WHAT YOU WILL DO: In this exercise, the entries below are to be transcribed exactly, line by line.

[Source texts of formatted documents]
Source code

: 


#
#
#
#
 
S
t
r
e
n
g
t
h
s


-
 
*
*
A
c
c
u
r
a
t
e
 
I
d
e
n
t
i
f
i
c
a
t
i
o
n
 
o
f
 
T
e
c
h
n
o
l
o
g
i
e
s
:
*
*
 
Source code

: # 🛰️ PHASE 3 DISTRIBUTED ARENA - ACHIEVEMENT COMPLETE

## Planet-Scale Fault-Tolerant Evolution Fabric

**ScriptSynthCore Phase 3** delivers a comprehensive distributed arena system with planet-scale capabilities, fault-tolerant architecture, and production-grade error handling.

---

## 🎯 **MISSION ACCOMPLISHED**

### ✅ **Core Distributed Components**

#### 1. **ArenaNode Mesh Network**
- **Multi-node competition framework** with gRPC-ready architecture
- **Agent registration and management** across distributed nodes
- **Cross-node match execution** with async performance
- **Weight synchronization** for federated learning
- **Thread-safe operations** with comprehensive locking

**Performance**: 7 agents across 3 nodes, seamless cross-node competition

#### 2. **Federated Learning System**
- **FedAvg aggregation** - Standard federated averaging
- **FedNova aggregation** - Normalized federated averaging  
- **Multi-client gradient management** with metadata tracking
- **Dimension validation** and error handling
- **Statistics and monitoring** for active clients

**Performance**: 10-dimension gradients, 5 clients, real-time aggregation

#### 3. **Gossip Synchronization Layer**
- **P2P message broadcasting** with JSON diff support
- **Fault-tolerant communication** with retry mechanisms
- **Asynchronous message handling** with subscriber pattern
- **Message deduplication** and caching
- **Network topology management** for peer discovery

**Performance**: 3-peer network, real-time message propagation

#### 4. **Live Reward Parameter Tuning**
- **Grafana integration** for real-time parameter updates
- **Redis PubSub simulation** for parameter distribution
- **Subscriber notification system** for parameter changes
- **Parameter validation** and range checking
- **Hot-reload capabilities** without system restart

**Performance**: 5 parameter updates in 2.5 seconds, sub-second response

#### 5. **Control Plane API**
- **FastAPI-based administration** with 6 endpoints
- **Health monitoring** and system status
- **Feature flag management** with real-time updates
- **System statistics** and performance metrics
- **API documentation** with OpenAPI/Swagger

RESULT OF THIS EXERCISE:
Source code

: 


#
#
#
#
 
S
t
r
e
n
g
t
h
s


-
 
*
*
A
c
c
u
r
a
t
e
 
I
d
e
n
t
i
f
i
c
a
t
i
o
n
 
o
f
 
T
e
c
h
n
o
l
o
g
i
e
s
:
*
*
 
Source code

: # 🛰️ PHASE 3 DISTRIBUTED ARENA - ACHIEVEMENT COMPLETE

## Planet-Scale Fault-Tolerant Evolution Fabric

**ScriptSynthCore Phase 3** delivers a comprehensive distributed arena system with planet-scale capabilities, fault-tolerant architecture, and production-grade error handling.

---

## 🎯 **MISSION ACCOMPLISHED**

### ✅ **Core Distributed Components**

#### 1. **ArenaNode Mesh Network**
- **Multi-node competition framework** with gRPC-ready architecture
- **Agent registration and management** across distributed nodes
- **Cross-node match execution** with async performance
- **Weight synchronization** for federated learning
- **Thread-safe operations** with comprehensive locking

**Performance**: 7 agents across 3 nodes, seamless cross-node competition

#### 2. **Federated Learning System**
- **FedAvg aggregation** - Standard federated averaging
- **FedNova aggregation** - Normalized federated averaging  
- **Multi-client gradient management** with metadata tracking
- **Dimension validation** and error handling
- **Statistics and monitoring** for active clients

**Performance**: 10-dimension gradients, 5 clients, real-time aggregation

#### 3. **Gossip Synchronization Layer**
- **P2P message broadcasting** with JSON diff support
- **Fault-tolerant communication** with retry mechanisms
- **Asynchronous message handling** with subscriber pattern
- **Message deduplication** and caching
- **Network topology management** for peer discovery

**Performance**: 3-peer network, real-time message propagation

#### 4. **Live Reward Parameter Tuning**
- **Grafana integration** for real-time parameter updates
- **Redis PubSub simulation** for parameter distribution
- **Subscriber notification system** for parameter changes
- **Parameter validation** and range checking
- **Hot-reload capabilities** without system restart

**Performance**: 5 parameter updates in 2.5 seconds, sub-second response

#### 5. **Control Plane API**
- **FastAPI-based administration** with 6 endpoints
- **Health monitoring** and system status
- **Feature flag management** with real-time updates
- **System statistics** and performance metrics
- **API documentation** with OpenAPI/Swagger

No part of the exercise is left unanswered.